Le plus contemporain ? vs Un jeu pour aujourd'hui ? (Bruxelles, de retour du Kaaitheater)
L'adjectif « contemporain » est défini de la façon suivante par le Petit Robert : « 1. Qui est du même temps que. 2. Qui est de notre temps ». Exemples : 1. Aragon est contemporain de Brecht. 2. Le théâtre de Rodrigo García est contemporain.
Associé au mot « art », l'adjectif « contemporain » est synonyme pour certains de démarche élitiste, hermétique et complaisante, et pour d'autres de recherche exigeante, novatrice, dont les formes dialoguent avec l'époque, stimulante pour les sens et l'intellect. Rodrigo García donne à ce point raison aux uns et aux autres qu'on peut légitimement se demander s'il n'est pas le plus contemporain de tous les artistes de théâtre actuels.
Son dernier spectacle, déjà présenté dans plusieurs pays et actuellement au Kunstenfestivaldesarts, s'intitule « Versus ». Prolongeant son souci d'inscription « contre » la marche dominante du monde, « Versus » choisit de réinvestir le champ du mystère, de l'abstraction, du trouble. Ne cherchant ni à plaire ni à être compris, « Versus » ne convertira pas les détracteurs de l'art contemporain. Affinant brillamment une démarche exigeante et jouissive construite spectacle après spectacle, « Versus » ravira tous ceux qui s'interrogent sur les formes d'un théâtre pour notre temps.
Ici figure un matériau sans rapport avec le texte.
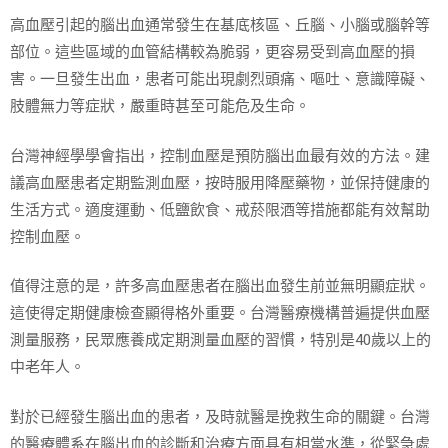
高血壓引起的腦出血通常發生在基底核區、丘腦、小腦或腦幹等
部位。這些區域的血管結構較為脆弱，更容易受到高血壓的損
害。一旦發生出血，患者可能出現劇烈頭痛、嘔吐、意識障礙、
肢體無力等症狀，嚴重時甚至可能危及生命。
台灣神經學學會指出，控制血壓是預防腦出血最有效的方法。建
議高血壓患者定期監測血壓，按時服用降壓藥物，並保持健康的
生活方式。適度運動、低鹽飲食、戒菸限酒等措施都能有效幫助
控制血壓。
值得注意的是，許多高血壓患者在腦出血發生前並無明顯症狀。
這使得定期健康檢查顯得格外重要。台灣醫療機構普遍提供血壓
測量服務，民眾應養成定期測量血壓的習慣，特別是40歲以上的
中老年人。
對於已經發生腦出血的患者，及時就醫是挽救生命的關鍵。台灣
的醫療體系在腦出血的診斷和治療方面具有相當水準，從緊急處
Les écrits abondent sur García. Je ne m'épancherai donc pas ici sur son statut de provocateur, ni sur son talent de plasticien, ni sur sa dynamique de moraliste, ni sur sa science du dispositif, ni sur ses thématiques récurrentes (au premier rang desquelles une critique acerbe de la société de consommation). Tout cela est à l'œuvre dans « Versus », comme dans les spectacles précédents. Pour tous ces aspects et bien d'autres, je vous renvoie à l'excellent ouvrage de Bruno Tackels paru en 2007 (« Rodrigo García », Écrivains de plateau IV, Les Solitaires intempestifs).
Ce qui m'est apparu hier soir comme absolument admirable dans le travail de Rodrigo García, peut-être déjà présent avant mais proche de mes préoccupations actuelles, relève de la direction d'acteur.
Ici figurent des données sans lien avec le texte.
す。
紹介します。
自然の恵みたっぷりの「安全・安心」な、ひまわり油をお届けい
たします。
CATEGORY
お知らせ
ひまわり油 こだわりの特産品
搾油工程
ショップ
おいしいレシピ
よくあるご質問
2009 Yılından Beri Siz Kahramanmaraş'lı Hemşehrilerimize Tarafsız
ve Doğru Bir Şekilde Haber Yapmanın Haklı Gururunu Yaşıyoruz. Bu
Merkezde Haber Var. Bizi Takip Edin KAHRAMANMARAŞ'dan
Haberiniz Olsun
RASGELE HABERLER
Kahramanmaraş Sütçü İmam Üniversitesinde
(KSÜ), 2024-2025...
À chaque fois que j'ai vu des textes de García mis en scène par d'autres que lui, j'ai trouvé le résultat minable. J'ai compris pourquoi hier soir : quand l'outrance verbale contenue dans ses textes est portée par des êtres eux-mêmes outranciers, l'objet scénique apparaît comme dérisoire, vulgaire, fake. La vulgarité existe donc lorsqu'un a priori provocant est posé par le jeu (gouailleur, militant, expressionniste) sur les mots prononcés. Dire les mots révoltés de García en jouant la révolte ou l'étrangeté est le meilleur moyen pour rater sa cible.
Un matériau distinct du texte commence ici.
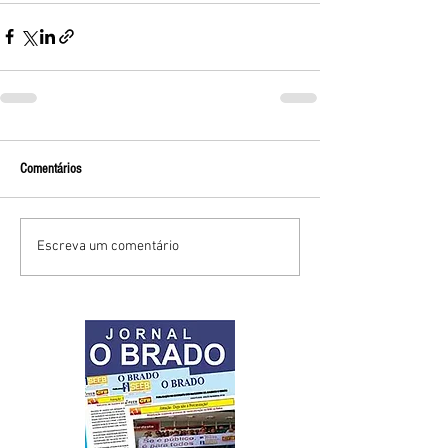
Comentários
Escreva um comentário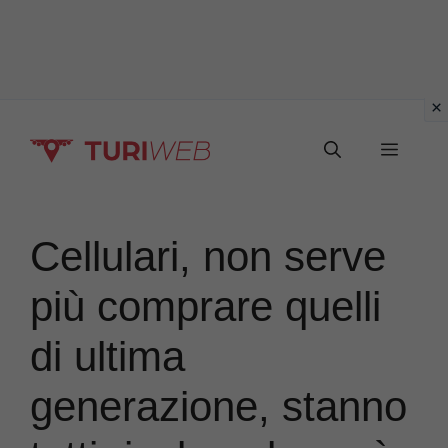
Vai
Menu
al
contenuto
Cellulari, non serve
più comprare quelli
di ultima
generazione, stanno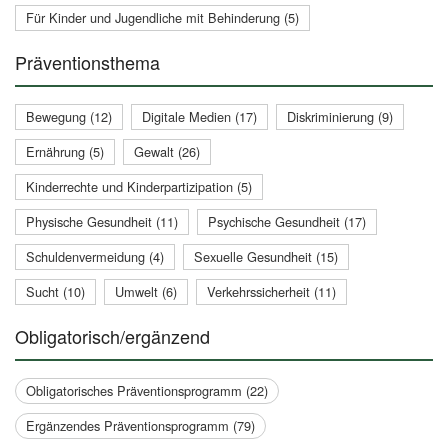
Für Kinder und Jugendliche mit Behinderung (5)
Präventionsthema
Bewegung (12)
Digitale Medien (17)
Diskriminierung (9)
Ernährung (5)
Gewalt (26)
Kinderrechte und Kinderpartizipation (5)
Physische Gesundheit (11)
Psychische Gesundheit (17)
Schuldenvermeidung (4)
Sexuelle Gesundheit (15)
Sucht (10)
Umwelt (6)
Verkehrssicherheit (11)
Obligatorisch/ergänzend
Obligatorisches Präventionsprogramm (22)
Ergänzendes Präventionsprogramm (79)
Les acteurs de García, mis en scène par lui-même, déploient un jeu d'une merveilleuse finesse, un travail du texte et du corps brillants, une prise de parole ambigüe, à mille lieues de l'expressionnisme ou de la foire aux monstres. Leur outrance verbale est sans cesse contrebalancée par leur naïveté, leur air de ne pas y toucher. Plus les mots sont outranciers, moins le jeu l'est. Les acteurs de García savent que la volonté n'existe pas : ils observent et subissent, se prennent la réalité du monde dans la tronche et en rendent compte. Les acteurs de García ne geignent pas, ne hurlent pas : ils rendent compte (de leurs souffrances, de leurs incapacités à être en phase avec la vie). Un souci d'exactitude les anime, une nécessité à décrire le plus fidèlement possible l'absurdité et la brutalité de la société dans laquelle ils évoluent. Plus les mots pour le dire seront absurdes et brutaux, plus leur manière de les prononcer sera appliquée, précise, presque scientifique, mais d'une science dont ils sont eux-mêmes et l'objet et le sujet. C'est ce qui les protège sans cesse de l'indécence ou de l'abjection : ils ne parlent qu'à la première personne, toujours. Ils s'analysent eux-mêmes, acteurs merdeux d'un monde merdique.
C'est en somme excessivement simple : l'énormité des propos n'est opérante que lorsqu'elle est livrée comme une bizarrerie, une incongruité, voire une évidence pas du tout énorme. La violence (et l'humour) est alors reçue, fonctionnant sur le décalage entre énoncé et énonciation. Encore faut-il l'extrême compétence de Patricia Álvarez, Amelia Díaz, Rubén Escamilla, Juan Loriente, Nuría Lloansi, Isabel Ojeda, David Pino, Daniel Romero et Víctor Vallejo pour que l'ensemble fonctionne si bien.